[apparmor] [RFC] [patch] Makefile automatically fallback to USE_SYSTEM=1

John Johansen john.johansen at canonical.com
Tue Mar 11 23:41:34 UTC 2014


On 03/11/2014 03:51 PM, Steve Beattie wrote:
> On Tue, Mar 11, 2014 at 12:22:19PM -0700, John Johansen wrote:
>> On 03/11/2014 11:52 AM, Steve Beattie wrote:
>>> I'm still mulling/trying to remember the arguments from when we added
>>> USE_SYSTEM so I don't have a yay or nay on this patch.
>>
>> I don't remember it either, but I am finding the current behavior a
>> major annoyance. This or something like it doesn't have to make it
>> upstream but I will continue to use it, which is why the RFC.
> 
> Alright, I've refreshed my memory. Initially, I had implemented
> the behavior you wanted, except that I did it poorly because the
> in-tree apparmor.h header would always be found and used; however,
> if the library wasn't built, then the system one would be used. It
> was rightly pointed out that having a mismatch of header to library
> was setting up someone for a bad failure.
> 
yeah

> Others have argued that the fallback behavior is dangerous even if
> implemented correctly. I'm not entirely convinced of that, but I
I can see that argument, I obviously disagree but ...

> will continue to strenuously argue that using the in-tree library
> is the safer and preferred option, and depending on the age of the
> libapparmor on the platform you're building on, you may suffer from
> compilation failures (for example, trunk parser fails to compile
> against the libapparmor provided by Ubuntu 13.10).
> 
yes

> On Tue, Mar 11, 2014 at 12:27:27PM -0700, John Johansen wrote:
>> On 03/09/2014 09:36 AM, Christian Boltz wrote:
>>> I understand why you like this behaviour, but I don't like it too much 
>>> because it introduces some "surprising" behaviour. (And I doubt someone 
>>> reads the warning if the test succeeds ;-)
>>>
>> I'm not sure why its a surprising behavior, but okay. Question is who
>> do you see the consumer as?
> 
> We have multiple consumers: developers (like you and me), distribution
> packagers (who may or may not be following bikeshedding discussions
> about build behavior and build ordering), and end users (who
> have similar issues as distributors, though granted an end user is
> typically pulling our tarball because their platform doesn't provide
> apparmor, so there's no system libapparmor to build against to
well that or they want to upgrade one part of apparmor, and their
distribution hasn't upgraded it yet. There are all kinds of reasons
to want a new parser or tools without having a new lib.
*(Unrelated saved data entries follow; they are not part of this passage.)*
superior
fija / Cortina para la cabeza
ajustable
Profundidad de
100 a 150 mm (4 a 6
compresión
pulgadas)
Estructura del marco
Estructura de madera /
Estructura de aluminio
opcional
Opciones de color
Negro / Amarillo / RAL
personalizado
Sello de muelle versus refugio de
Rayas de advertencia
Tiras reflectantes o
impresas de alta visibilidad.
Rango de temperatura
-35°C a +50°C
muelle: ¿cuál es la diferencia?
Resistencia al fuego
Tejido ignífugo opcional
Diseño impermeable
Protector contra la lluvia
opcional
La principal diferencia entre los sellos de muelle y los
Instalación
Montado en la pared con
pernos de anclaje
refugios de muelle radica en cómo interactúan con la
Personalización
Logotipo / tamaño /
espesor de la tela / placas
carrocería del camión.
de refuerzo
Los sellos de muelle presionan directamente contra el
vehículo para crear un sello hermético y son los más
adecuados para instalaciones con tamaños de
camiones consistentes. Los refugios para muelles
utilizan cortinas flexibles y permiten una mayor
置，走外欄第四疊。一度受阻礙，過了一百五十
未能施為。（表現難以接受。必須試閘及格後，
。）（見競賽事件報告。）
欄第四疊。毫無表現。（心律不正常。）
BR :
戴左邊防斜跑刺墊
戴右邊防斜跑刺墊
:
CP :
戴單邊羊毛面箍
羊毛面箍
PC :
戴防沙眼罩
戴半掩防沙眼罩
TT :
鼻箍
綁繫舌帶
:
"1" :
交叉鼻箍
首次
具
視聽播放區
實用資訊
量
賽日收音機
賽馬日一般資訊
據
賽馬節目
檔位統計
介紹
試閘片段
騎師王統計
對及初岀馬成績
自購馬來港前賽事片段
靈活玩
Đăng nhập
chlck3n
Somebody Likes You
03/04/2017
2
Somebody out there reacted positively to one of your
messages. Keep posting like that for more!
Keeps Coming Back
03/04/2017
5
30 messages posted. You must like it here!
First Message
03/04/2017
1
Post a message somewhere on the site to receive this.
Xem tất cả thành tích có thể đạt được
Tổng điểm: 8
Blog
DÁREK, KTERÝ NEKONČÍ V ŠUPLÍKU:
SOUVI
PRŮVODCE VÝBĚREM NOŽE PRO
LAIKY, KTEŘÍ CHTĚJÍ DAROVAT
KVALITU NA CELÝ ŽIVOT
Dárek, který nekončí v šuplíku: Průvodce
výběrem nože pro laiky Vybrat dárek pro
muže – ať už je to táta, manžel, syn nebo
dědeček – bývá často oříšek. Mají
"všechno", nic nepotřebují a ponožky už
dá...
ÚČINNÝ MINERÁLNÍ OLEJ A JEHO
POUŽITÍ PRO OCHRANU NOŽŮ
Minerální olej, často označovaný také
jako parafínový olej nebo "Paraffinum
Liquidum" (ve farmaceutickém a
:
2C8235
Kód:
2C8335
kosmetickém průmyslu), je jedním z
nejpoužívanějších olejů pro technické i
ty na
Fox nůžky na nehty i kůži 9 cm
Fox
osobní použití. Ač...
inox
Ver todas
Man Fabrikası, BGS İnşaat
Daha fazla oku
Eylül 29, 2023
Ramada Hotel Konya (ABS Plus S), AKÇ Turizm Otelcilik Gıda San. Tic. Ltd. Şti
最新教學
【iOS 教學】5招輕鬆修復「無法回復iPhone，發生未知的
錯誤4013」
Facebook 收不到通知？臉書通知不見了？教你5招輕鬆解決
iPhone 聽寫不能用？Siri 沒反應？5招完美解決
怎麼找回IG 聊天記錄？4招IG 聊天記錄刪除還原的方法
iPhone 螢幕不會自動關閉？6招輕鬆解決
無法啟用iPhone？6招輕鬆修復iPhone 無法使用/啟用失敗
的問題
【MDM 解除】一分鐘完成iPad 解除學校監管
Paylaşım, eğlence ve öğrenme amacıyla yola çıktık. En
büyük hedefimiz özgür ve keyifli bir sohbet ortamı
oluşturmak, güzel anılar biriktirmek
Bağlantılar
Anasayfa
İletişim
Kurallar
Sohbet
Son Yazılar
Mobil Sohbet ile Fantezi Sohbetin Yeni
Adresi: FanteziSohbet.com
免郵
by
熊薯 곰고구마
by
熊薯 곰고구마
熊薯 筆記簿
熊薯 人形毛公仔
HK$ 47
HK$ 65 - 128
> begin with).  It's definitely not out of the realm of possibilities
> for a distribution packager to not build stuff in the right order
> (i.e. not build libapparmor first), such that some things get built
> with the system libapparmor.
> 
true enough

>>> Thinking about it - can you implement an additional condition like 
>>> "file common/enable-auto-fallback-to-USE_SYSTEM exists" (or an 
>>> environment variable you set in .bashrc, but a file sounds better)?
>>>
>>> That would mean people have to actively opt-in to the automatical 
>>> fallback by touch'ing the file once in their bzr checkout. This would 
>>> fix the "surprise" part.
>>>
>>> With the opt-in file added, the patch looks good to me.
>>>
>> using a file is possible, but how about opt-out instead? It would be
>> easy to add USE_SYSTEM=0, to opt-out. So if USE_SYSTEM is defined
>> (either 0 or 1) you get one or the other behavior other wise it tries
>> to build against one then the other
> 
> Are you intending this behavior for just the regression tests or for
> everywhere in the tree that libapparmor is made use of?
> 
That really was part of the question, but I wanted the discussion before
I put any effort into fixing it else where. I very much want it for the
parser and kernel regression tests.

> I'm okay with this approach (particularly since I already tried to
> implement fallback behavior once poorly), so long as a warning is
> given if falling back. And if your intended scope is across the tree,
> that we encourage distros to build with USE_SYSTEM=0 in addition to
> the VERBOSE=1 we already recommend.
> 
yes

> In any event, all of this serves as a reminder to be careful with
> the libapparmor ABI/API.
> 
Right test wise we are going to want to come up with some more
smarts so that the build system can drop certain tests when it
hits old libraries etc.

For me this is very necessary because we get all kinds of combinations
between kernels and userspaces, and we need to be testing for these
making sure the new kernels work with old userspaces etc.